The WMO Statement on the Status of the Climate in 2015 was released on 23 March. In short, the world continues to warm, the seas continue to rise, and the weather becomes hotter, wetter and drier, with continued extreme conditions.
There were reports on ABC RN’s The World Today and at Climate Central, but the best I found with images that go beyond the report was on our ABC. I’ll pick out some of the elements that interested me.
We know that the temperature went through the roof in 2015, easily beating previous records. This graph, referenced to the 1961-1990 average, identifies the years influenced by El Niño and La Niña:
The graph represents the average of the three main global temperature datasets.
More than 90% of additional heat from climate change ends up in the oceans. The following graph shows the ocean heat content change for the top 700 metres, and the top 2000 metres since 2005:
I believe about 40% of sea level rise comes from thermal expansion, so the uptick in the last couple of years makes sense.
This image shows broadly where it was wetter and drier:
In some parts it was very wet, with weather that can only be described as erratic.
For example, despite near average rain for the year in Niger one 24-hour flooding episode killed 25 people. In Tanzania 50 died. For South Africa 2015 was the driest on record.
In Pakistan 90% of the seasonal total was concentrated over the first half of the season in areas which the rain seldom reaches. During March and April there was unseasonal weather, with heavy rain and late frost damaging crops. A rare tornado hit the Peshawar valley on 27 April and killed 45 people.
Yemen had the first cyclone ever to make landfall.
It was exceptionally hot in India, Pakistan and Iran, with temperatures over 45°C. This image shows the maximum temperatures for 24-30 May 2015:
About 2500 people died due to the heat.

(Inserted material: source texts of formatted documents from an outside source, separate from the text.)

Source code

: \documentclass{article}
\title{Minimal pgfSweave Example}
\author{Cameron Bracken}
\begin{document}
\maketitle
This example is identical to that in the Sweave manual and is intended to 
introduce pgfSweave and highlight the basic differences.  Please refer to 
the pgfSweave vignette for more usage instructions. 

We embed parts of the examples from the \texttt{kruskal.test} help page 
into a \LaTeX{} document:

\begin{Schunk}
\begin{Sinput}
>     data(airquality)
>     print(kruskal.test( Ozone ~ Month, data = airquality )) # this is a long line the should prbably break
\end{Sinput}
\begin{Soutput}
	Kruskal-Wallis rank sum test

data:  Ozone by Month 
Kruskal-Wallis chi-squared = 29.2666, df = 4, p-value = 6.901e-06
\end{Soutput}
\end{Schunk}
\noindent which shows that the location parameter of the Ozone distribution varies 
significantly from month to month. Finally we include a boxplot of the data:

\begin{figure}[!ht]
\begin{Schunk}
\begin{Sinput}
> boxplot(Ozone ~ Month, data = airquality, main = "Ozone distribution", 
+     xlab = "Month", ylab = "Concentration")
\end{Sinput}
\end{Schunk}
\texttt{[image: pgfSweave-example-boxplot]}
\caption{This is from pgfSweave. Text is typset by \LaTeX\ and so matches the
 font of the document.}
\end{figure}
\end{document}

In Pakistan from 17 to 24 June more than 1400 people died in the heat in Karachi and about 200 people in other parts of Sindh province.
Extreme heat is common in the pre-monsoon season on the Indian subcontinent, but the heat extended over a larger area than normal and was accompanied by exceptional humidity.
Argentina had its coldest October on record in a year that was the second warmest on record.
And so it goes. Europe’s summer was exceptionally warm. This image shows the average number of days exceeding the 90th percentile for the reference period 1981-2100, which in itself is a warm period:
Levels of CO2 in the atmosphere continue to rise, as does the rate of increase:
Preliminary NOAA data for 2015 indicate that the CO2 increase of 3.01 ppm/year was a record.
Methane and nitrous oxide give no cause for comfort:
In Australia the biggest distinguishing feature was the heat in October, which was a record and the biggest monthly anomaly, in a year which was only the fifth hottest.
People tend to think of the oxone layer problem as being fixed. While the use of halons and chlorofluorocarbons has been discontinued, they will persist in the atmosphere for many decades. The oxone hole still appears and depends on the meteorological conditions. 2015 was not a good year:
At the other end of the globe, Alaska had record wildfires and in Greenland they recorded the equal record low of –55.2°C.
I’ll finish with the message from the WMO Secretary-General:
- “Today the Earth is already 1°C hotter than at the start of the twentieth century. We are halfway to the critical 2°C threshold. National climate change plans adopted so far may not be enough to avoid a temperature rise of 3°C, but we can avert the worst-case scenarios with urgent and far-reaching measures to cut carbon dioxide emissions,” WMO Secretary-General Petteri Taalas said.
“Our planet is sending a powerful message to world leaders to sign and implement the Paris Agreement on climate change and cut greenhouse gases now before we pass the point of no return,” he said.
There’s a lot of difference between signing and implementing.